Rumnock had played Solomon five times before, and he had refamiliarized himself with the details of the case using an eight-page document prepared for the SPs by Keck staff. But he had to escape the green room, he said, to get into character. He wandered down to his assigned classroom about 1:15.
He spent a few minutes flipping through the case materials again — wondering aloud, at one point, whether an Orthodox man would really wear a sunshine-colored yarmulke.
Then he crawled under the bedsheet and asked for the lights to be dimmed.
He closed his eyes and slowed his breathing. He imagined being in his home and what it might feel like to know that his life was almost over.
"You don't worry about paying the bills — there's a relief in that," he said later, describing what he thought about in the moments before the exercise began.
By the time six students walked in 20 minutes later, David Solomon seemed to be asleep.
SPs often talk about a "Seinfeld" episode in which Cosmo Kramer, played by Michael Richards, takes an acting job at a medical school.
Disappointed that the ailment he will portray isn't bacterial meningitis, "the 'Hamlet' of diseases," he throws himself instead into playing a patient with gonorrhea.
"I burned for her, much like the burning during urination that I would experience soon afterward," Kramer tells a group of med students as he sits on an exam table, a cigarette held rakishly between two fingers.
In real life, "going rogue," as Rumnock calls it, doesn't fly. There's no room for "actor-y" shtick that gets in the way of learning.
Rumnock recalled one performer who insisted that a belligerent, backache-suffering character would never climb onto a stretcher.
"I mean, really," Rumnock said. "How is the class supposed to talk with him when he's lying on the floor?"
Working as David Solomon at Keck, Rumnock tuned his performance in response to the students.
When he sensed discomfort in one, he dialed up the emotion — his face turning red, tears forming in his eyes.
It forced the student to engage, laying a hand on Rumnock's shoulder.
"I felt you connect with me and then pull back," he later told the students as a group, during a feedback session after the exercise. "I felt, 'I can't let this happen.'"
Class member Stephen Kessler said he had trouble keeping his composure while working with Rumnock, even though he knew the actor wasn't actually dying.
"It's funny.
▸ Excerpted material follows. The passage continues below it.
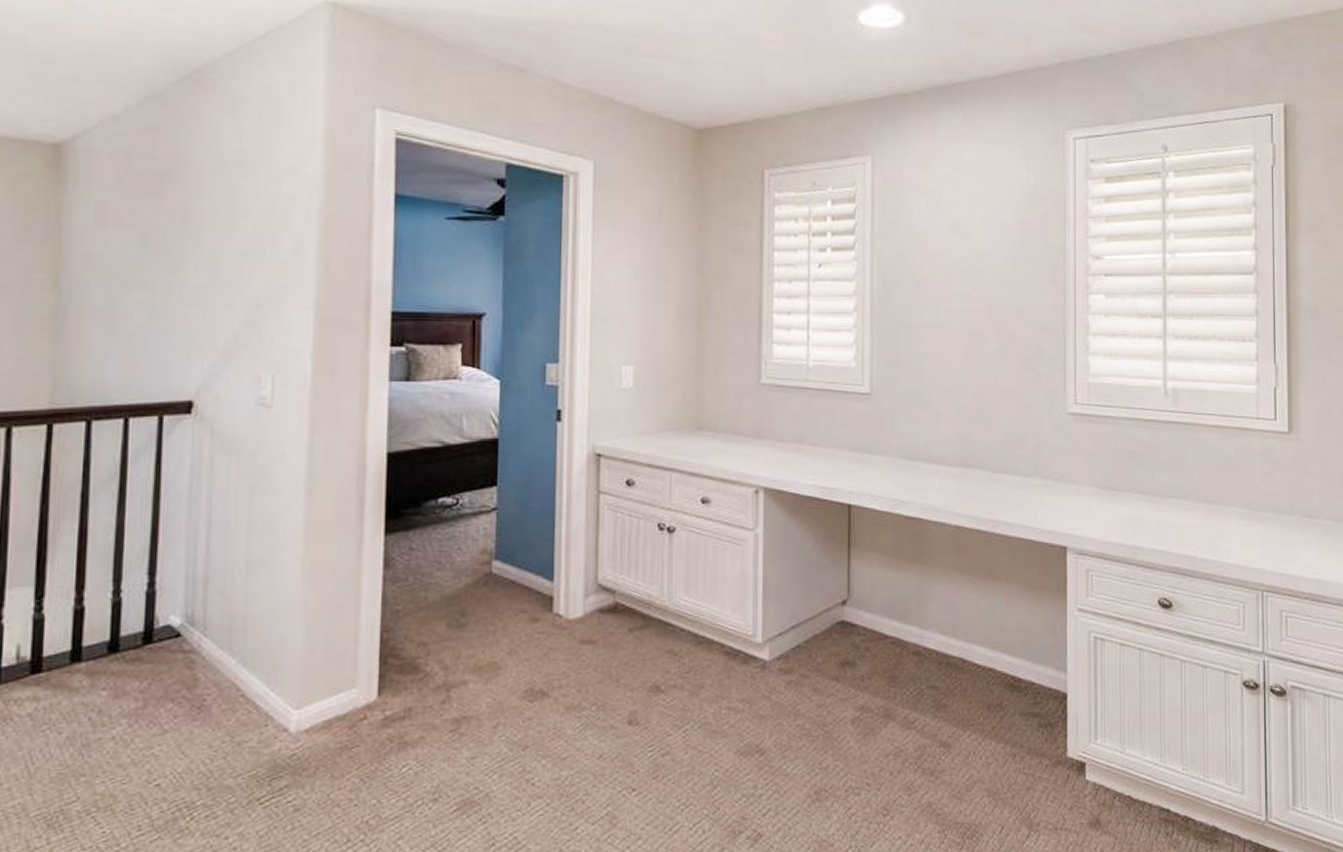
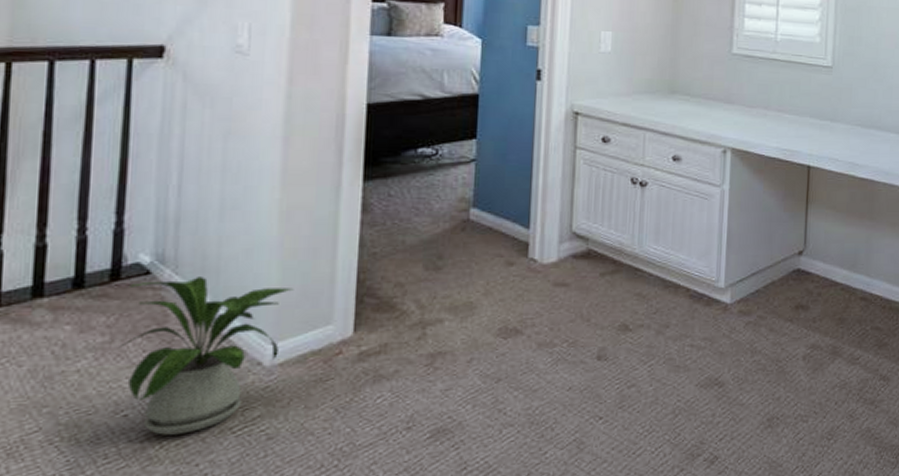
house plant: none [152,638,319,806] -> present [119,277,294,435]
You're sitting in a room that is obviously not a hospital room — it's a room on campus that you've been to a bunch of times before. But it does feel real," Kessler said. "A lot of credit goes to the actors. They throw themselves into the characters they're supposed to be playing."
One week after playing David Solomon, Rumnock was rushing back and forth between work on an independent movie and another SP gig at Keck.
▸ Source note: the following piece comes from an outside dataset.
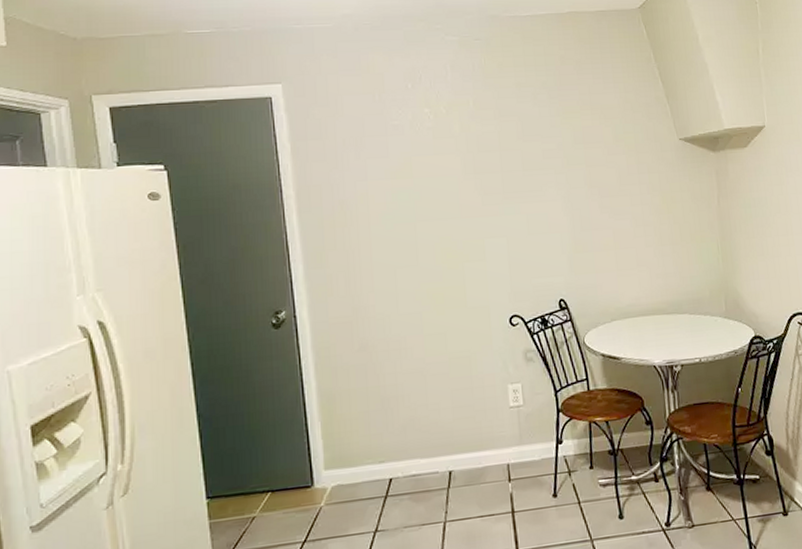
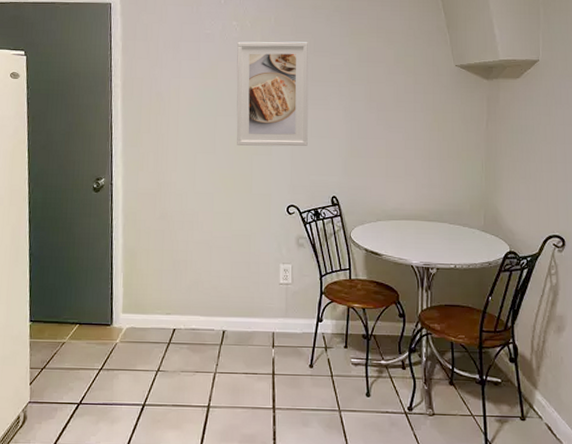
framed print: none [432,126,526,253] -> present [236,41,309,147]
This time, he would portray an angry patient.
It's a rare opportunity to do improv without comedy. Everything that defines acting is here."— Bob Rumnock, actor
"It's a great acting exercise," he said. "It's a rare opportunity to do improv without comedy. Everything that defines acting is here" — complicated emotions, physicality, give and take.
But for Rumnock, as for the students, there's also more: a collision between performance and reality that surprises him.
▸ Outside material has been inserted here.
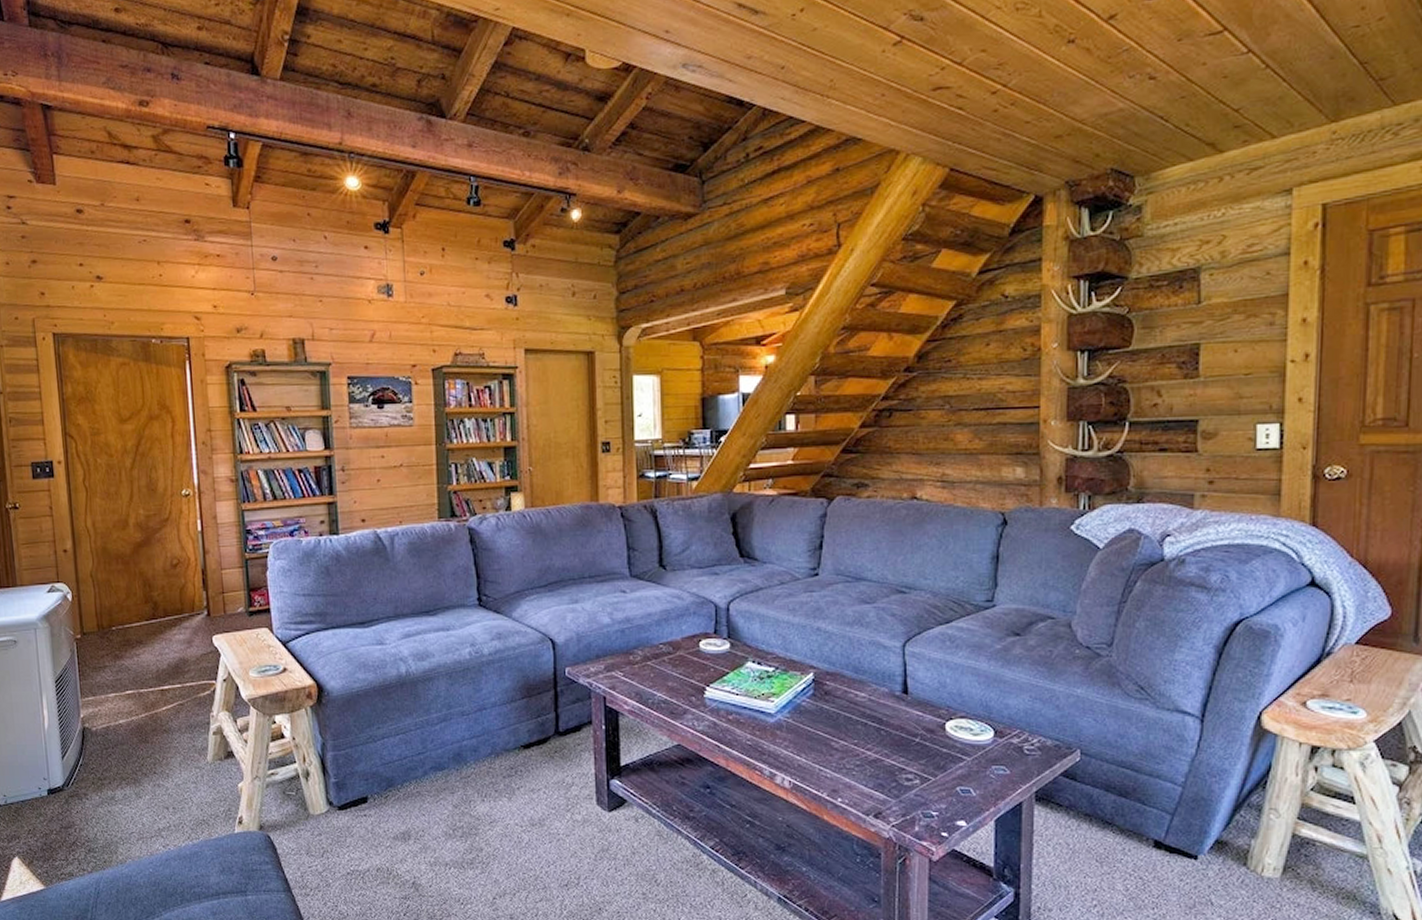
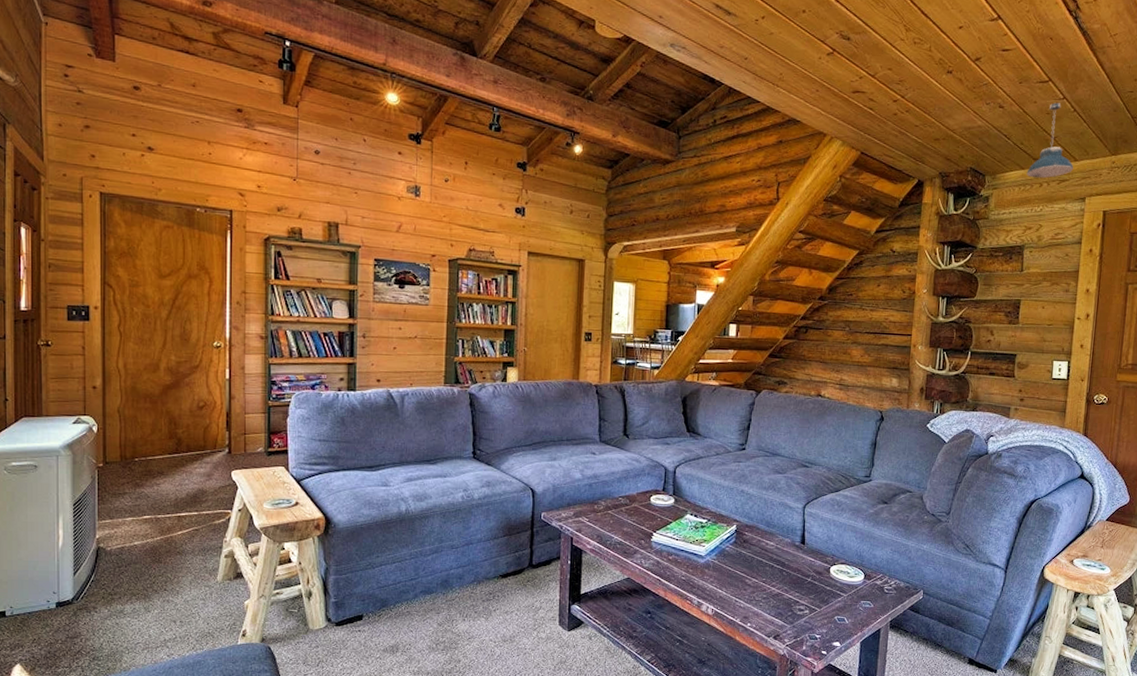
pendant light: none [1197,59,1271,171] -> present [1026,102,1074,179]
Being an SP has awakened his inner hypochondriac: "Every time I do a diabetic," he said, "I'm convinced I have diabetes."
It has also changed how he regards the doctors he comes across in his own life. When a cousin was recently hospitalized, gravely ill with liver failure, Rumnock watched a physician stumble through a discussion of her care.
The doctor talked and talked, but it was clear to Rumnock that his cousin didn't understand that she was dying — and that the doctor didn't grasp that.
"We are so isolated," Rumnock reflected. "We don't know how to communicate anymore."
At his cousin's side, he started asking questions that steered the doctor toward spelling out the truth.
He tried to do it gently, the way the best medical students learn to do.